◆ Exercise requirements ◆
Return every line of the records below verbatim, with no pictures in the copy.

◆ The data ◆
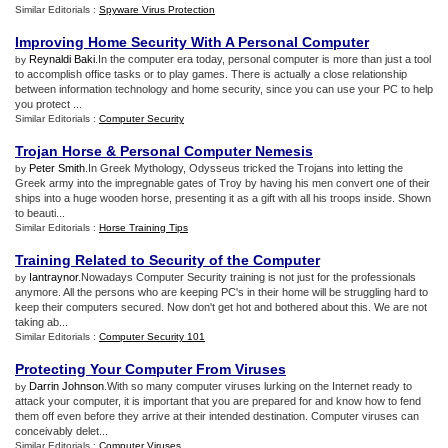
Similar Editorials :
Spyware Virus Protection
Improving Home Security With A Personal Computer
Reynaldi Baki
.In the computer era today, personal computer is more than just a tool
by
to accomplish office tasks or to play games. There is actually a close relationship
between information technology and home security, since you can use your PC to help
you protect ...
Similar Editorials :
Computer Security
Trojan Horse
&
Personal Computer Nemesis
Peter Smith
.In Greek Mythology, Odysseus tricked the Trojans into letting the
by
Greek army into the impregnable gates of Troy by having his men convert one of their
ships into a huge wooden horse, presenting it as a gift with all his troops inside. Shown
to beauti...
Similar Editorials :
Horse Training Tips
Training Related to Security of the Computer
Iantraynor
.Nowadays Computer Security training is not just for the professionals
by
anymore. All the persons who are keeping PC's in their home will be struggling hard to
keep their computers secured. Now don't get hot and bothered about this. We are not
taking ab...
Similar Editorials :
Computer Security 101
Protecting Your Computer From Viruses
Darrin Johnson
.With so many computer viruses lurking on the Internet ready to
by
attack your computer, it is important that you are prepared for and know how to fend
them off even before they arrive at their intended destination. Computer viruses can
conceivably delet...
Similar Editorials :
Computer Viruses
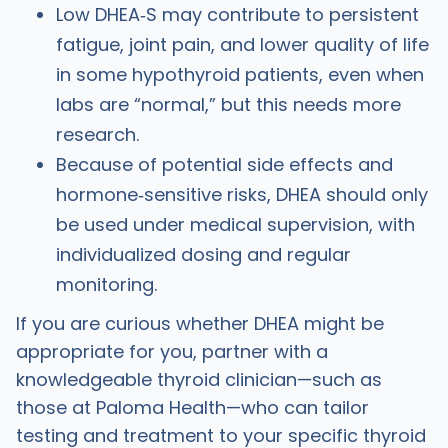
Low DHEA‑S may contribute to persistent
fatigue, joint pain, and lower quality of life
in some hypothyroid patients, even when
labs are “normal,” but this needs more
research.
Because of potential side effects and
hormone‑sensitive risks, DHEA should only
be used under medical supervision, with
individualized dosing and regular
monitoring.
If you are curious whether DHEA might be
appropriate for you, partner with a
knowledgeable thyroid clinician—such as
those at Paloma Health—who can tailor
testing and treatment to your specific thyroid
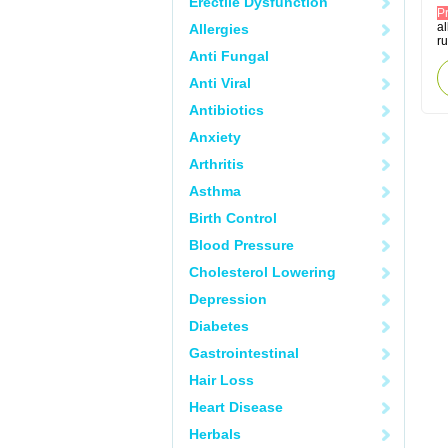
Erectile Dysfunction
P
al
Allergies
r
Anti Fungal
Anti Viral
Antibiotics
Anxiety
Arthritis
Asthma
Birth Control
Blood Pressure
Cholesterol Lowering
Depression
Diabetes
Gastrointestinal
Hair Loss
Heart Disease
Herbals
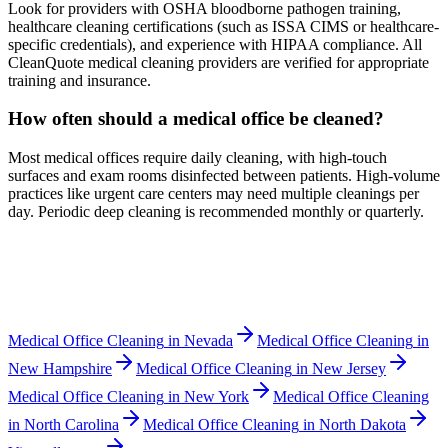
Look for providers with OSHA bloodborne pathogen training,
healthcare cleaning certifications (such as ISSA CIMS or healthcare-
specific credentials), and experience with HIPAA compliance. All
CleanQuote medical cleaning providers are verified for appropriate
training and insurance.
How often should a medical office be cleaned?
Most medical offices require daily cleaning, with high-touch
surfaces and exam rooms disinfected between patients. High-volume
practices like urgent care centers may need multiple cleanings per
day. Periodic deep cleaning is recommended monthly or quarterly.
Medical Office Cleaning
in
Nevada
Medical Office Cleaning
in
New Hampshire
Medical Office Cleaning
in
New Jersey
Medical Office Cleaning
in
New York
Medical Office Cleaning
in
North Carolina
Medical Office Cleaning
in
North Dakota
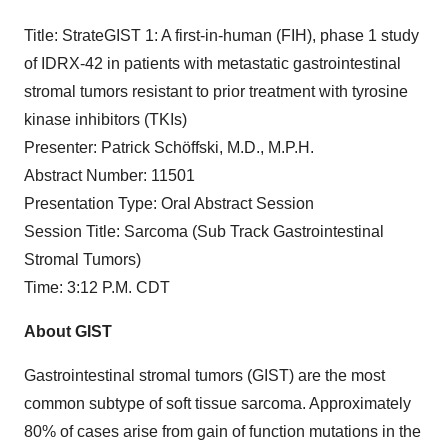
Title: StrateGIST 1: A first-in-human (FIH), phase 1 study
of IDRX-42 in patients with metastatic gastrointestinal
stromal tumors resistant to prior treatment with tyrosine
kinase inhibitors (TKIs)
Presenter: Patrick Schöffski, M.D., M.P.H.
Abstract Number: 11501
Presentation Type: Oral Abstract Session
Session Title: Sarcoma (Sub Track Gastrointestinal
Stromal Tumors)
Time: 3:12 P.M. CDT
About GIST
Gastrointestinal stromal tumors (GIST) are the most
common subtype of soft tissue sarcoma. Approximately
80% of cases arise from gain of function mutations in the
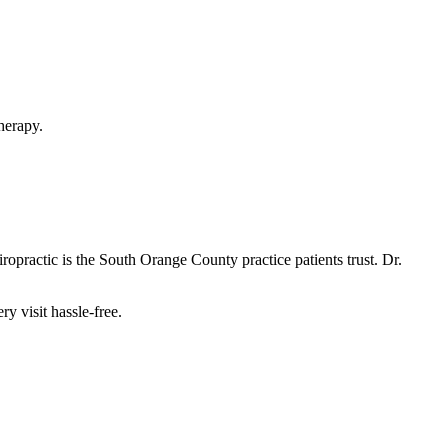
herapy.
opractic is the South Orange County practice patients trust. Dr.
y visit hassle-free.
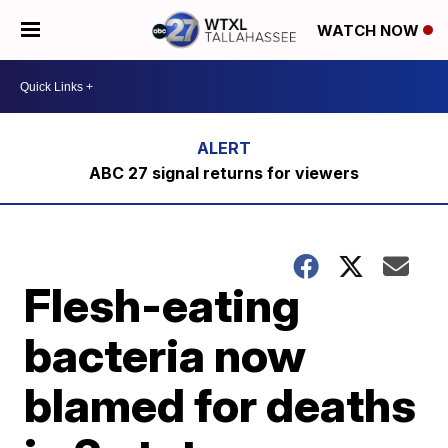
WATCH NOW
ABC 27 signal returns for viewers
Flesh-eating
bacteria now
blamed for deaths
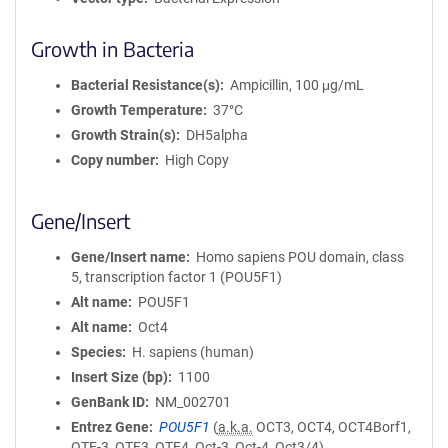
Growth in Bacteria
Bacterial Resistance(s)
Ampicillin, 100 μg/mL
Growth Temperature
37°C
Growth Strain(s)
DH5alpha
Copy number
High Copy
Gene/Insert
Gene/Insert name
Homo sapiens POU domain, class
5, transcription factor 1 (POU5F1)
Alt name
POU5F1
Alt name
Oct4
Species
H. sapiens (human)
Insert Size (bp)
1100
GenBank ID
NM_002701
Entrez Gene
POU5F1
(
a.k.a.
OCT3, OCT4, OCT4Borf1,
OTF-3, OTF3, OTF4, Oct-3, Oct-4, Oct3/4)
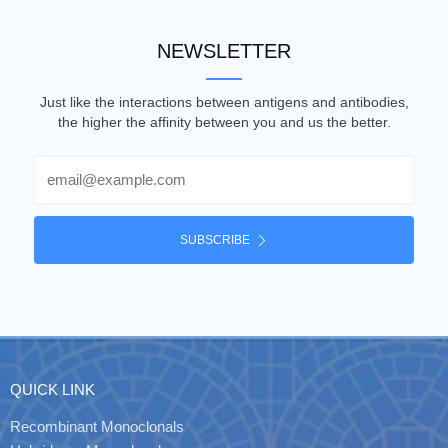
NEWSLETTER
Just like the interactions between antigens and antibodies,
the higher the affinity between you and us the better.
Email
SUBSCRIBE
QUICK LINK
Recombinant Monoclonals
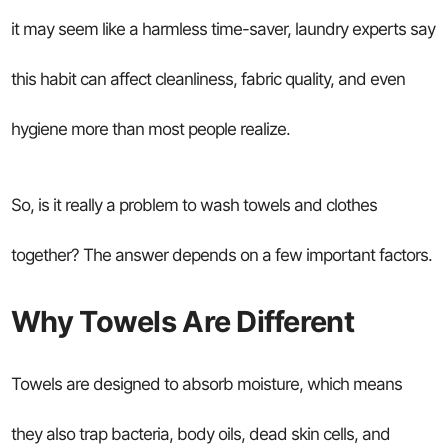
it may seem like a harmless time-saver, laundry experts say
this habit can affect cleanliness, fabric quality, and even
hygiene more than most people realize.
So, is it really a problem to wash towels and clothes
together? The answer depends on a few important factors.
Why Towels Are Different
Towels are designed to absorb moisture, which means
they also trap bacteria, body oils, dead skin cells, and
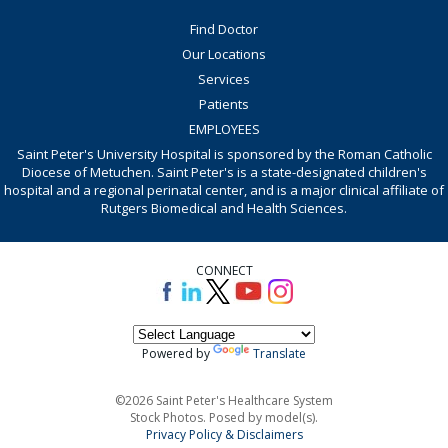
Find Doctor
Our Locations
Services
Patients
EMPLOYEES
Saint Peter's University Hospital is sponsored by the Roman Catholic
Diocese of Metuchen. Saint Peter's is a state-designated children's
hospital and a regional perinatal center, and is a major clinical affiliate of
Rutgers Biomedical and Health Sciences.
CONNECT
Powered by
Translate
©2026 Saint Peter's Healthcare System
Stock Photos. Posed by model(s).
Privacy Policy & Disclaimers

◆ Solution for this exercise ◆
Similar Editorials :
Spyware Virus Protection
Improving Home Security With A Personal Computer
Reynaldi Baki
.In the computer era today, personal computer is more than just a tool
by
to accomplish office tasks or to play games. There is actually a close relationship
between information technology and home security, since you can use your PC to help
you protect ...
Similar Editorials :
Computer Security
Trojan Horse
&
Personal Computer Nemesis
Peter Smith
.In Greek Mythology, Odysseus tricked the Trojans into letting the
by
Greek army into the impregnable gates of Troy by having his men convert one of their
ships into a huge wooden horse, presenting it as a gift with all his troops inside. Shown
to beauti...
Similar Editorials :
Horse Training Tips
Training Related to Security of the Computer
Iantraynor
.Nowadays Computer Security training is not just for the professionals
by
anymore. All the persons who are keeping PC's in their home will be struggling hard to
keep their computers secured. Now don't get hot and bothered about this. We are not
taking ab...
Similar Editorials :
Computer Security 101
Protecting Your Computer From Viruses
Darrin Johnson
.With so many computer viruses lurking on the Internet ready to
by
attack your computer, it is important that you are prepared for and know how to fend
them off even before they arrive at their intended destination. Computer viruses can
conceivably delet...
Similar Editorials :
Computer Viruses
Low DHEA‑S may contribute to persistent
fatigue, joint pain, and lower quality of life
in some hypothyroid patients, even when
labs are “normal,” but this needs more
research.
Because of potential side effects and
hormone‑sensitive risks, DHEA should only
be used under medical supervision, with
individualized dosing and regular
monitoring.
If you are curious whether DHEA might be
appropriate for you, partner with a
knowledgeable thyroid clinician—such as
those at Paloma Health—who can tailor
testing and treatment to your specific thyroid
Erectile Dysfunction
P
al
Allergies
r
Anti Fungal
Anti Viral
Antibiotics
Anxiety
Arthritis
Asthma
Birth Control
Blood Pressure
Cholesterol Lowering
Depression
Diabetes
Gastrointestinal
Hair Loss
Heart Disease
Herbals
Look for providers with OSHA bloodborne pathogen training,
healthcare cleaning certifications (such as ISSA CIMS or healthcare-
specific credentials), and experience with HIPAA compliance. All
CleanQuote medical cleaning providers are verified for appropriate
training and insurance.
How often should a medical office be cleaned?
Most medical offices require daily cleaning, with high-touch
surfaces and exam rooms disinfected between patients. High-volume
practices like urgent care centers may need multiple cleanings per
day. Periodic deep cleaning is recommended monthly or quarterly.
Medical Office Cleaning
in
Nevada
Medical Office Cleaning
in
New Hampshire
Medical Office Cleaning
in
New Jersey
Medical Office Cleaning
in
New York
Medical Office Cleaning
in
North Carolina
Medical Office Cleaning
in
North Dakota
Title: StrateGIST 1: A first-in-human (FIH), phase 1 study
of IDRX-42 in patients with metastatic gastrointestinal
stromal tumors resistant to prior treatment with tyrosine
kinase inhibitors (TKIs)
Presenter: Patrick Schöffski, M.D., M.P.H.
Abstract Number: 11501
Presentation Type: Oral Abstract Session
Session Title: Sarcoma (Sub Track Gastrointestinal
Stromal Tumors)
Time: 3:12 P.M. CDT
About GIST
Gastrointestinal stromal tumors (GIST) are the most
common subtype of soft tissue sarcoma. Approximately
80% of cases arise from gain of function mutations in the
herapy.
opractic is the South Orange County practice patients trust. Dr.
y visit hassle-free.
WATCH NOW
ABC 27 signal returns for viewers
Flesh-eating
bacteria now
blamed for deaths
Growth in Bacteria
Bacterial Resistance(s)
Ampicillin, 100 μg/mL
Growth Temperature
37°C
Growth Strain(s)
DH5alpha
Copy number
High Copy
Gene/Insert
Gene/Insert name
Homo sapiens POU domain, class
5, transcription factor 1 (POU5F1)
Alt name
POU5F1
Alt name
Oct4
Species
H. sapiens (human)
Insert Size (bp)
1100
GenBank ID
NM_002701
Entrez Gene
POU5F1
(
a.k.a.
OCT3, OCT4, OCT4Borf1,
OTF-3, OTF3, OTF4, Oct-3, Oct-4, Oct3/4)
NEWSLETTER
Just like the interactions between antigens and antibodies,
the higher the affinity between you and us the better.
Email
SUBSCRIBE
QUICK LINK
Recombinant Monoclonals
it may seem like a harmless time-saver, laundry experts say
this habit can affect cleanliness, fabric quality, and even
hygiene more than most people realize.
So, is it really a problem to wash towels and clothes
together? The answer depends on a few important factors.
Why Towels Are Different
Towels are designed to absorb moisture, which means
they also trap bacteria, body oils, dead skin cells, and
Find Doctor
Our Locations
Services
Patients
EMPLOYEES
Saint Peter's University Hospital is sponsored by the Roman Catholic
Diocese of Metuchen. Saint Peter's is a state-designated children's
hospital and a regional perinatal center, and is a major clinical affiliate of
Rutgers Biomedical and Health Sciences.
CONNECT
Powered by
Translate
©2026 Saint Peter's Healthcare System
Stock Photos. Posed by model(s).
Privacy Policy & Disclaimers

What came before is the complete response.